SACRAMENTO, Calif. >> California prison officials are setting the first standards for which transgender inmates should receive state-funded sex-reassignment surgery after spending years in court fighting to block the operations.
In a policy that took effect Tuesday and was reviewed by The Associated Press, prison mental health professionals would refer the inmates for the surgery. To qualify for the surgery, inmates must be diagnosed with what is formally known as gender dysphoria; have expressed a desire for sex-reassignment surgery for at least two years; and have lived as a member of the preferred gender for at least 12 months.

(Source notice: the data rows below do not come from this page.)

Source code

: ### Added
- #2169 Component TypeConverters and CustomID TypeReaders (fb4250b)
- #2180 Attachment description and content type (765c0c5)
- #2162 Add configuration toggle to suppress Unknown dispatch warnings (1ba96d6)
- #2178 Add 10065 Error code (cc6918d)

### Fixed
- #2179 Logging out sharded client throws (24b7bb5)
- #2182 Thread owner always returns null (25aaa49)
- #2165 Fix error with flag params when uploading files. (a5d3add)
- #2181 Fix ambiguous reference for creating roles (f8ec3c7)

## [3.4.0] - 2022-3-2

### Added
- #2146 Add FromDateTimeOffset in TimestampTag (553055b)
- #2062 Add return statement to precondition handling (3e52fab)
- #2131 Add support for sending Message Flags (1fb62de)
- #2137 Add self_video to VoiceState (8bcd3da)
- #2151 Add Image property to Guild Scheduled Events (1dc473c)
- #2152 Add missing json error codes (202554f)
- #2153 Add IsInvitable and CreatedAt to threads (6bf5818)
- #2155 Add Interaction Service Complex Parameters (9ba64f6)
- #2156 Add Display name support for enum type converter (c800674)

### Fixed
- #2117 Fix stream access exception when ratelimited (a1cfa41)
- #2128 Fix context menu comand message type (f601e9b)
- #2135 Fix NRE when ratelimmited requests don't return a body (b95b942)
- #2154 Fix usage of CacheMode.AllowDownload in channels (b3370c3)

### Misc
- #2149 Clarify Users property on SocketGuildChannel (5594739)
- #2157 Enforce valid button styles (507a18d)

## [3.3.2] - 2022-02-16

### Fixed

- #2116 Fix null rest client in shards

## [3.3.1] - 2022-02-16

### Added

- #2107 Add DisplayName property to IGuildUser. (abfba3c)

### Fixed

The announcement comes after California became the first state to agree to pay for one inmate’s surgery and refused to provide the surgery to a second inmate who has since been paroled.
The guidelines are believed to be the first in the nation by a prison system, said Joyce Hayhoe, a spokeswoman for the federal court-appointed official who controls California’s prison medical care. They were developed in cooperation with the California Department of Corrections and Rehabilitation, which oversees inmates’ mental health care.
“We understood there needed to be some uniform protocols in place that focused on the need for surgery when it was medically necessary, when there weren’t any alternatives that were feasible,” she said. The standards are similar to those used by medical providers outside the prison system, she said.
The eight-page document calls for inmates who request the surgery and meet the basic criteria to be referred for evaluation to a committee of two medical doctors, two psychiatrists and two psychologists, which would make a recommendation to another higher-level committee of medical professionals.
The policy prohibits procedures which are considered merely cosmetic, including hair removal, face lifts, breast augmentations or other implants, which Hayhoe said will help hold down the cost to taxpayers. She previously estimated the cost could near $100,000, though the Transgender Law Center in Oakland, which has represented several inmates, said that is exaggerated.
There are currently 375 males and 26 females in the prison system receiving hormone therapy that gives them the characteristics of the opposite sex. They are housed in prisons based on their birth gender unless they have surgery, with many in special protective housing or in mental health facilities.
Hayhoe said she does not expect a flood of applications or approvals for the surgery because many won’t seek it or won’t qualify under guidelines that she described as conservative.
Jody L. Herman, a scholar of public policy who focuses on gender identity and transgender people at The Williams Institute, a think-tank on LGBT issues at the University of California, Los Angeles, said the best national survey found that about 42 percent of respondents had any surgery, including some of the procedures the department defines as cosmetic.
One of the new guidelines is that the inmate must have at least two years left in prison.
That became a factor in the case of Michelle-Lael Norsworthy, who was released from prison one day before a federal appeals court was to hear her request in August for the state prison system to pay for her sex reassignment surgery.
But the same month, the corrections department announced it would pay for the surgery for Shiloh Heavenly Quine, who is serving a life sentence for a Los Angeles County murder. She has not yet had the surgery.
A federal judge in Sacramento is considering the third case, that of inmate Mia Rosati, after the 9th U.S. Circuit Court of Appeals ruled in June that the state may be violating her rights by denying her sex reassignment surgery. She also is serving a life sentence for murder from Los Angeles County.